Task goal |
Each of the records below must be reproduced verbatim.

Start of Block

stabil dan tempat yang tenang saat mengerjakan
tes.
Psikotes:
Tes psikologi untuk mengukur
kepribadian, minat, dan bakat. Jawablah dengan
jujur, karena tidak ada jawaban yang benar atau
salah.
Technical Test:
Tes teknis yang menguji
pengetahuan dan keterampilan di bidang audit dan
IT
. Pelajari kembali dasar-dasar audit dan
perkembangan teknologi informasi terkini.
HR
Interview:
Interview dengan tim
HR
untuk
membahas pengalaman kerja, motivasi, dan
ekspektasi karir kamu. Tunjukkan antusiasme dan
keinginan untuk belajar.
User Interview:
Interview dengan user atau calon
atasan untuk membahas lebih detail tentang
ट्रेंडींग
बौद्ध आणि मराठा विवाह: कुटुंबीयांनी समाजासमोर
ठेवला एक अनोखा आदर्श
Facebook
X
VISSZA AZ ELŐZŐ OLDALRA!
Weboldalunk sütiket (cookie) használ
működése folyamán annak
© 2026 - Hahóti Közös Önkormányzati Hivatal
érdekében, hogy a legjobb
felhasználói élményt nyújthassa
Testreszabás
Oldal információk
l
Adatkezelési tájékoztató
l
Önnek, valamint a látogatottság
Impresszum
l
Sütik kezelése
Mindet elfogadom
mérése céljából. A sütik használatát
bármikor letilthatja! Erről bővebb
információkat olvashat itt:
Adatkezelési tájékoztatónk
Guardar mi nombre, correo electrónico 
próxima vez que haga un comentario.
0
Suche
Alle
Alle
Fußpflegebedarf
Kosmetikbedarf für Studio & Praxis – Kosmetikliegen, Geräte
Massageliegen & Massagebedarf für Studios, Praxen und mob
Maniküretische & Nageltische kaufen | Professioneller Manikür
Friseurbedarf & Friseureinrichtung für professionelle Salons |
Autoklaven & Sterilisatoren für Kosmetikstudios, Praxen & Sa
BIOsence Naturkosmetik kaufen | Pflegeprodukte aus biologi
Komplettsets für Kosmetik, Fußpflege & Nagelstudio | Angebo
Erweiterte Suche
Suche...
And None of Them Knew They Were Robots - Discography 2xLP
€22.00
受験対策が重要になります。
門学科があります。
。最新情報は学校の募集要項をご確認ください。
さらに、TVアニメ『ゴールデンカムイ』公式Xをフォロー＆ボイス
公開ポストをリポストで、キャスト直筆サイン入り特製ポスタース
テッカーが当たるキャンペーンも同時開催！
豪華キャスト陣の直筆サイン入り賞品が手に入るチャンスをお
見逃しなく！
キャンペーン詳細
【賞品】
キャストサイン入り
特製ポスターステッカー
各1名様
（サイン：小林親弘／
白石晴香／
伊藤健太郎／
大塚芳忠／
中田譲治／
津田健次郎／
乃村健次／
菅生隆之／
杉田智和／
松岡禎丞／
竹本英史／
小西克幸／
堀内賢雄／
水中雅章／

End of Block

Response |
stabil dan tempat yang tenang saat mengerjakan
tes.
Psikotes:
Tes psikologi untuk mengukur
kepribadian, minat, dan bakat. Jawablah dengan
jujur, karena tidak ada jawaban yang benar atau
salah.
Technical Test:
Tes teknis yang menguji
pengetahuan dan keterampilan di bidang audit dan
IT
. Pelajari kembali dasar-dasar audit dan
perkembangan teknologi informasi terkini.
HR
Interview:
Interview dengan tim
HR
untuk
membahas pengalaman kerja, motivasi, dan
ekspektasi karir kamu. Tunjukkan antusiasme dan
keinginan untuk belajar.
User Interview:
Interview dengan user atau calon
atasan untuk membahas lebih detail tentang
ट्रेंडींग
बौद्ध आणि मराठा विवाह: कुटुंबीयांनी समाजासमोर
ठेवला एक अनोखा आदर्श
Facebook
X
VISSZA AZ ELŐZŐ OLDALRA!
Weboldalunk sütiket (cookie) használ
működése folyamán annak
© 2026 - Hahóti Közös Önkormányzati Hivatal
érdekében, hogy a legjobb
felhasználói élményt nyújthassa
Testreszabás
Oldal információk
l
Adatkezelési tájékoztató
l
Önnek, valamint a látogatottság
Impresszum
l
Sütik kezelése
Mindet elfogadom
mérése céljából. A sütik használatát
bármikor letilthatja! Erről bővebb
információkat olvashat itt:
Adatkezelési tájékoztatónk
Guardar mi nombre, correo electrónico 
próxima vez que haga un comentario.
0
Suche
Alle
Alle
Fußpflegebedarf
Kosmetikbedarf für Studio & Praxis – Kosmetikliegen, Geräte
Massageliegen & Massagebedarf für Studios, Praxen und mob
Maniküretische & Nageltische kaufen | Professioneller Manikür
Friseurbedarf & Friseureinrichtung für professionelle Salons |
Autoklaven & Sterilisatoren für Kosmetikstudios, Praxen & Sa
BIOsence Naturkosmetik kaufen | Pflegeprodukte aus biologi
Komplettsets für Kosmetik, Fußpflege & Nagelstudio | Angebo
Erweiterte Suche
Suche...
And None of Them Knew They Were Robots - Discography 2xLP
€22.00
受験対策が重要になります。
門学科があります。
。最新情報は学校の募集要項をご確認ください。
さらに、TVアニメ『ゴールデンカムイ』公式Xをフォロー＆ボイス
公開ポストをリポストで、キャスト直筆サイン入り特製ポスタース
テッカーが当たるキャンペーンも同時開催！
豪華キャスト陣の直筆サイン入り賞品が手に入るチャンスをお
見逃しなく！
キャンペーン詳細
【賞品】
キャストサイン入り
特製ポスターステッカー
各1名様
（サイン：小林親弘／
白石晴香／
伊藤健太郎／
大塚芳忠／
中田譲治／
津田健次郎／
乃村健次／
菅生隆之／
杉田智和／
松岡禎丞／
竹本英史／
小西克幸／
堀内賢雄／
水中雅章／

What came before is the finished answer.